Nothing but the lines from the one containing "ATBALSTI KVALITATĪVU ŽURNĀL" through the last line of the records belongs in the answer, copied exactly and with the pictures left out.

= Beginning of Section =

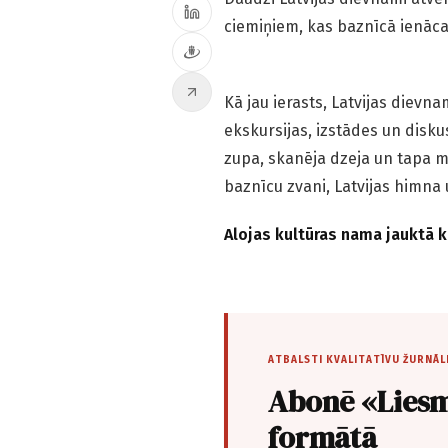
ciemiņiem, kas baznīcā ienāca 
Kā jau ierasts, Latvijas dievn
ekskursijas, izstādes un disk
zupa, skanēja dzeja un tapa m
baznīcu zvani, Latvijas himna 
Alojas kultūras nama jauktā 
ATBALSTI KVALITATĪVU ŽURNĀL
Abonē «Liesm
formātā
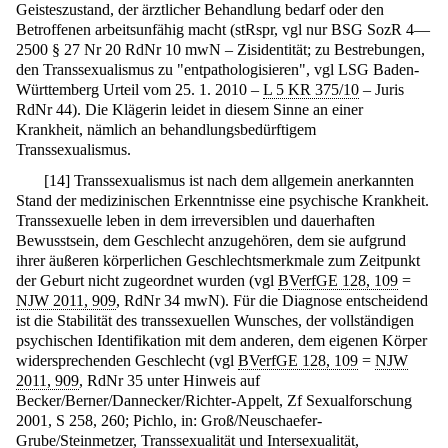
Geisteszustand, der ärztlicher Behandlung bedarf oder den
Betroffenen arbeitsunfähig macht (stRspr, vgl nur BSG SozR 4—
2500 § 27 Nr 20 RdNr 10 mwN – Zisidentität; zu Bestrebungen,
den Transsexualismus zu "entpathologisieren", vgl LSG Baden-
Württemberg Urteil vom 25. 1. 2010 –
L 5 KR 375/10
– Juris
RdNr 44). Die Klägerin leidet in diesem Sinne an einer
Krankheit, nämlich an behandlungsbedürftigem
Transsexualismus.
[
14
]
Transsexualismus ist nach dem allgemein anerkannten
Stand der medizinischen Erkenntnisse eine psychische Krankheit.
Transsexuelle leben in dem irreversiblen und dauerhaften
Bewusstsein, dem Geschlecht anzugehören, dem sie aufgrund
ihrer äußeren körperlichen Geschlechtsmerkmale zum Zeitpunkt
der Geburt nicht zugeordnet wurden (vgl
BVerfGE 128, 109
=
NJW 2011, 909
, RdNr 34 mwN). Für die Diagnose entscheidend
ist die Stabilität des transsexuellen Wunsches, der vollständigen
psychischen Identifikation mit dem anderen, dem eigenen Körper
widersprechenden Geschlecht (vgl
BVerfGE 128, 109
=
NJW
2011, 909
, RdNr 35 unter Hinweis auf
Becker/Berner/Dannecker/Richter-Appelt, Zf Sexualforschung
2001, S 258, 260; Pichlo, in: Groß/Neuschaefer-
Grube/Steinmetzer, Transsexualität und Intersexualität,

= End of Section =

**Answer to this task:**
ATBALSTI KVALITATĪVU ŽURNĀL
Abonē «Liesm
formātā
Geisteszustand, der ärztlicher Behandlung bedarf oder den
Betroffenen arbeitsunfähig macht (stRspr, vgl nur BSG SozR 4—
2500 § 27 Nr 20 RdNr 10 mwN – Zisidentität; zu Bestrebungen,
den Transsexualismus zu "entpathologisieren", vgl LSG Baden-
Württemberg Urteil vom 25. 1. 2010 –
L 5 KR 375/10
– Juris
RdNr 44). Die Klägerin leidet in diesem Sinne an einer
Krankheit, nämlich an behandlungsbedürftigem
Transsexualismus.
[
14
]
Transsexualismus ist nach dem allgemein anerkannten
Stand der medizinischen Erkenntnisse eine psychische Krankheit.
Transsexuelle leben in dem irreversiblen und dauerhaften
Bewusstsein, dem Geschlecht anzugehören, dem sie aufgrund
ihrer äußeren körperlichen Geschlechtsmerkmale zum Zeitpunkt
der Geburt nicht zugeordnet wurden (vgl
BVerfGE 128, 109
=
NJW 2011, 909
, RdNr 34 mwN). Für die Diagnose entscheidend
ist die Stabilität des transsexuellen Wunsches, der vollständigen
psychischen Identifikation mit dem anderen, dem eigenen Körper
widersprechenden Geschlecht (vgl
BVerfGE 128, 109
=
NJW
2011, 909
, RdNr 35 unter Hinweis auf
Becker/Berner/Dannecker/Richter-Appelt, Zf Sexualforschung
2001, S 258, 260; Pichlo, in: Groß/Neuschaefer-
Grube/Steinmetzer, Transsexualität und Intersexualität,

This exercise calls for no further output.